Amy Deutsch is an alumna of the Wexner Graduate Fellowship Program, Class XIX. She can be reached at firstname.lastname@example.org.
In the week before my Wexner Graduate Fellowship interview, I took a cruise with my husband (then fiancé—we had just gotten engaged). We were about three days into the cruise when, in the middle of the night, the ship alarm went off. Before we knew it, we were being told to get our lifejackets, hats, and long-sleeved shirts and report to our muster stations—this was an emergency of the highest level. Smoke was coming into the room and it was clear that the boat was on fire. My husband, being the wonderful romantic man he is, turned to me and said, “No matter what happens, I love you.” I responded, “Turn around and get the hell out of here!” (The boat was on fire, but we were fine, and as it turns out, I made it home a few days in advance of my interview, giving me some extra time to prepare. Maybe that fire made all the difference…).

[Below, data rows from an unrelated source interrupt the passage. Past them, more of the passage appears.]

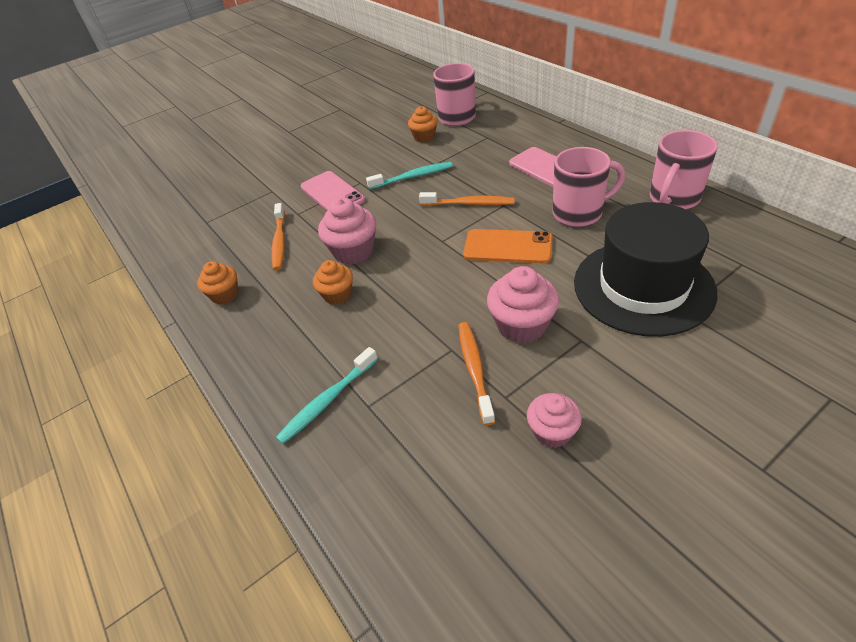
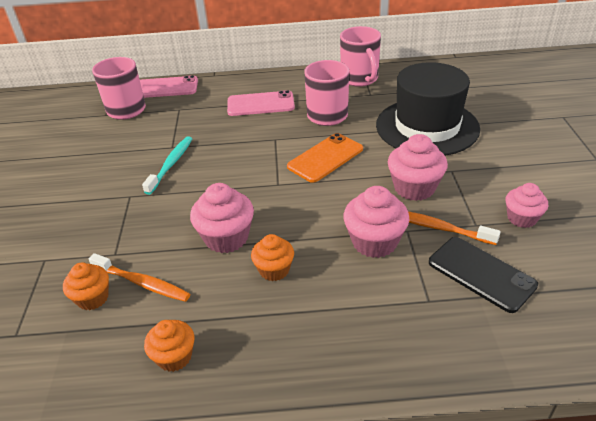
camera: 60 degrees left, 5 degrees down
(327, 401) = (402, 325): turquoise toothbrush -> none
(332, 193) = (119, 219): pink phone -> pink phone (166, 88)
(417, 335) = (374, 242): none -> pink cupcake
(424, 137) = (124, 136): orange cupcake -> orange cupcake (93, 298)
(433, 430) = (481, 273): none -> black phone
(469, 204) = (250, 152): orange toothbrush -> none

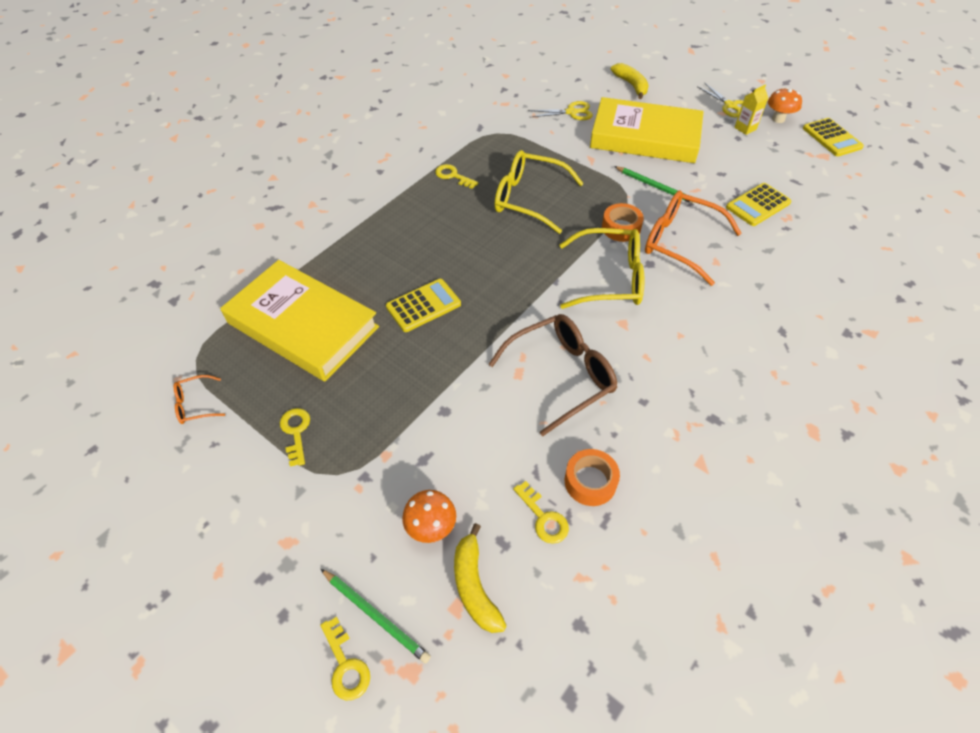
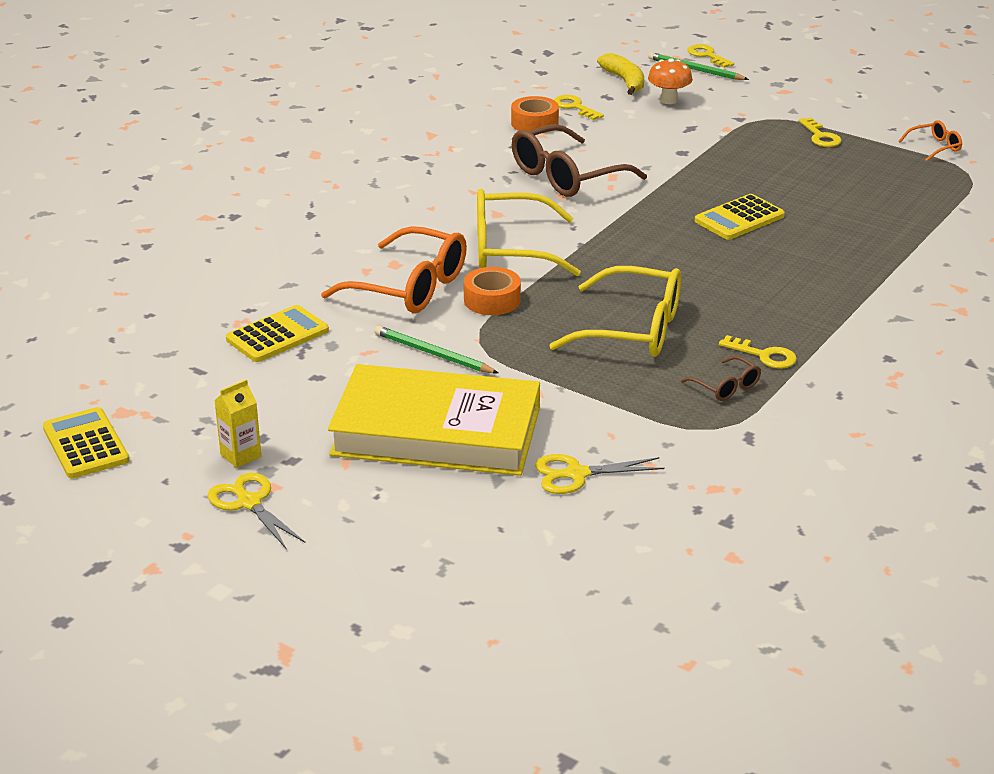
camera: 175 degrees right, 20 degrees down
(303, 325) = (872, 199): yellow book -> none
(482, 156) = (726, 387): none -> brown glasses
(631, 85) = (449, 543): yellow banana -> none
(778, 119) = (166, 477): orange mushroom -> none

I tell this story to illustrate something about myself that I hadn’t realized until that minute. I’m good in a crisis. (I told my friends this story and they universally said that if they had to pick anyone to be with on a burning cruise ship, they’d pick me. Who knew?) I keep calm, I analyze the situation, and I work toward a solution. I’ve learned this even more now that I’m a parent. Because when you’re a parent, there’s a crisis happening almost all of the time.
Whether it’s a scraped knee, a missing stuffed animal, or the fact that suddenly your toddler hates strawberries with a passion so strong that she throws them across the room, life with a small child can quickly shift from everything being fine to tantrum (aka ship on fire) mode. When I sat down to think about my ability to stay calm while the ship is burning, I realized that a lot of it is due to my parents, who taught me to be independent and self-reliant. I think one of the best lessons I could teach my daughter is that same trait.
So when she screams that she needs help right this second with getting a puzzle piece to fit, of course I help her—but not immediately. I let her try a little bit longer on her own. I hope that eventually those extra attempts will result in success, and she’ll begin to realize that with effort and determination she can do it all by herself.
But not too soon, after all, it’s nice to still be needed sometimes.